A method according to claim 6 wherein the or each load comprises a light source and a plug that mates with the sockets, whereby one or more light sources may be provided at selected ones of spaced apart locations along the conductive path.
A method according to claim 6 or 7, wherein a constant current is supplied to the circuit.
A method according to claim 8, wherein the current supplied to the circuit is limited or interrupted in the event of a short circuit.
A lighting system comprising a plurality of electrical sockets spaced apart along a support member, the sockets having a first condition in which a conductive path is formed directly therethrough, the sockets being electrically connected in series with a pair of terminals for the supply of electric current thereto;
and a housing for the sockets, wherein the housing comprises at least one electric light source terminated in a plug that co-operates with any one of the sockets, the plug being arranged to co-operate with the sockets such that when mechanically engaged therewith, the sockets adopt a second condition in which the associated light source forms part of the series connection with the current supply terminals.

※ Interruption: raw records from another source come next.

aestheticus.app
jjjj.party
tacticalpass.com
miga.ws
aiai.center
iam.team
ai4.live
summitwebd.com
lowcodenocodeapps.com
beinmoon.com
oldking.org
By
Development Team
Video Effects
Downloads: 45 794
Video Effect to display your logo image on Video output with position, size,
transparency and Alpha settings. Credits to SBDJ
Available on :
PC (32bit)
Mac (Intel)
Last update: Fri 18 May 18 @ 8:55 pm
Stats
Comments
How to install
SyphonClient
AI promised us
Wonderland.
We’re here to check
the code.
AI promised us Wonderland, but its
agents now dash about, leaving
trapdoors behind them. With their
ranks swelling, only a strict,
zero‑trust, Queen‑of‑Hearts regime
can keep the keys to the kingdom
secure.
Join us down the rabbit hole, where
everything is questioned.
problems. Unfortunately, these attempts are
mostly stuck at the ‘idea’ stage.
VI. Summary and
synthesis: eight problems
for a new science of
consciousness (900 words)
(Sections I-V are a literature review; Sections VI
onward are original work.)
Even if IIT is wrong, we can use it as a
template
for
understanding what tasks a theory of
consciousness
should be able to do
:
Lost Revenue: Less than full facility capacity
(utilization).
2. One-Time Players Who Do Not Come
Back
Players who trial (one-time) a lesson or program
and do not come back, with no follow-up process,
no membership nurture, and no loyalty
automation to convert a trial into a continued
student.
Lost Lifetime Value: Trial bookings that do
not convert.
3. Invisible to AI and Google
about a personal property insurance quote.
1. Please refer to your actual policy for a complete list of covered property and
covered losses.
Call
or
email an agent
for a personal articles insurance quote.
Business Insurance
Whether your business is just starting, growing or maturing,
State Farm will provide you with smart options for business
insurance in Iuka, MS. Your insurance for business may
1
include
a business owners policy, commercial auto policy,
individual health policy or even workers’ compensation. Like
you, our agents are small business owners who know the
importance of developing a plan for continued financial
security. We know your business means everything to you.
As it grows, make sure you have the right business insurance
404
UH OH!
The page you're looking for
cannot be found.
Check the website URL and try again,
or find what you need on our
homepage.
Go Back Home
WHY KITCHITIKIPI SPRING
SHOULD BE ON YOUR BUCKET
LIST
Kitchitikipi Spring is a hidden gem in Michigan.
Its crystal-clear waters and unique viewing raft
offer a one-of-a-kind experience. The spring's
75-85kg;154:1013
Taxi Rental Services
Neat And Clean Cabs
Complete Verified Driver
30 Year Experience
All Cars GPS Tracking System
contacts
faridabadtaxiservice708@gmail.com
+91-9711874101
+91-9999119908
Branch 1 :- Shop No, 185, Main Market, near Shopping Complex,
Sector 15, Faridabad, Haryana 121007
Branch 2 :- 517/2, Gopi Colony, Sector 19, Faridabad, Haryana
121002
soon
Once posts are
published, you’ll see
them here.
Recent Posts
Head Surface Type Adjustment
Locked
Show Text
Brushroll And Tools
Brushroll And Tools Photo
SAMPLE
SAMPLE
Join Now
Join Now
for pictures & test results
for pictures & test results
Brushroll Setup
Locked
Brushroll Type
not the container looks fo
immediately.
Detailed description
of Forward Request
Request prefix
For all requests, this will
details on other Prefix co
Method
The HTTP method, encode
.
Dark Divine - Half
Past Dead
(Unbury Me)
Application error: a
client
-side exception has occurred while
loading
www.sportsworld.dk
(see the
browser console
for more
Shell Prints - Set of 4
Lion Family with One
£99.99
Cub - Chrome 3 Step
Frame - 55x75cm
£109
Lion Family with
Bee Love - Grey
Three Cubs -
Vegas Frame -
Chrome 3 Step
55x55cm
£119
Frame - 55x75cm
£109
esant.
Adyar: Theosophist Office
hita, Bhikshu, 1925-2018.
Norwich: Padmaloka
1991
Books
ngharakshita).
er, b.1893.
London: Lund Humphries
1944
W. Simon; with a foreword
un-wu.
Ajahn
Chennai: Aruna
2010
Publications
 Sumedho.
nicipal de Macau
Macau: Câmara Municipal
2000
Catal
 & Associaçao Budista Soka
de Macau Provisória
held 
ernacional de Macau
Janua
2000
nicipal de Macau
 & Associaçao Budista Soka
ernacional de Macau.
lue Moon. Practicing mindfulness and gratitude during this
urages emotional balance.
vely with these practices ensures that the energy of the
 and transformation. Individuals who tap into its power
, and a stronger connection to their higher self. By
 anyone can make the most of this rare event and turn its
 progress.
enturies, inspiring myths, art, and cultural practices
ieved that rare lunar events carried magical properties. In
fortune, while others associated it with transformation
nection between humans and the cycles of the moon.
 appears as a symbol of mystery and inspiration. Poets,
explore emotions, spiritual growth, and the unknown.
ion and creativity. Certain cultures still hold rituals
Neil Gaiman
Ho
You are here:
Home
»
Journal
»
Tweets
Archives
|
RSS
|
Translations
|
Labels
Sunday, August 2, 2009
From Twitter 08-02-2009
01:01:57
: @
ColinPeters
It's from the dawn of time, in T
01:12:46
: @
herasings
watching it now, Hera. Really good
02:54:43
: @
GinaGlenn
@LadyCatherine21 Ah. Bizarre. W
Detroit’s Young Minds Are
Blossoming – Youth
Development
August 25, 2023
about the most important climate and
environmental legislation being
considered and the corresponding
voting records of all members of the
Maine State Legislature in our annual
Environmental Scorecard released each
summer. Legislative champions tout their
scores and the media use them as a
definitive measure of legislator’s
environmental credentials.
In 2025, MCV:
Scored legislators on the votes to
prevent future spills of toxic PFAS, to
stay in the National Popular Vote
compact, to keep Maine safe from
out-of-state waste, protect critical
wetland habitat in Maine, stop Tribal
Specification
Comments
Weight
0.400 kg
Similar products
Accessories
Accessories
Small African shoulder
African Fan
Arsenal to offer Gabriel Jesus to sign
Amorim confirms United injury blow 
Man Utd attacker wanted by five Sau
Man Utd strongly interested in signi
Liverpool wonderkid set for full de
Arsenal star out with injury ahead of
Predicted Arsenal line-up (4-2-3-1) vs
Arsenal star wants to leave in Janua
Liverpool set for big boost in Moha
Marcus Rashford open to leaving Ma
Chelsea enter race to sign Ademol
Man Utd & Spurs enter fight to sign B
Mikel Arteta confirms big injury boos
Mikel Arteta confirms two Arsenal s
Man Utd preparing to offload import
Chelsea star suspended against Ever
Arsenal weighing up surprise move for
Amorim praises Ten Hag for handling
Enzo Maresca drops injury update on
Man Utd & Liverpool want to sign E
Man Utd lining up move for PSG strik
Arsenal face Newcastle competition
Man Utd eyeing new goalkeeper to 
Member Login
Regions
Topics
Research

A lighting system according to claim 10, wherein the or each light source comprises an LED.
A lighting system according to claim 10 or claim 11, wherein the sockets are arranged to be supplied from a constant current source.
A lighting system according to claim 12, wherein the current is limited or interrupted in the event of a short circuit.
A lighting system according to any one of claims 10 to 13, wherein the support member comprises a printed circuit board.
A lighting system according to any one of claims 10 to 14, wherein the housing comprises:
a) a base conduit for receiving the support member with the sockets thereon, and

b) a plurality of co-operating covers each of which carries a light source and associated plug.
A lighting system according to any one of claims 10 to 15, wherein the housing comprises an extruded or moulded component of metal or plastics material.
An electrical circuit, or a connection method, or a lighting system, substantially as hereinbefore described with reference to Figures 3 to 5 of the accompanying drawings.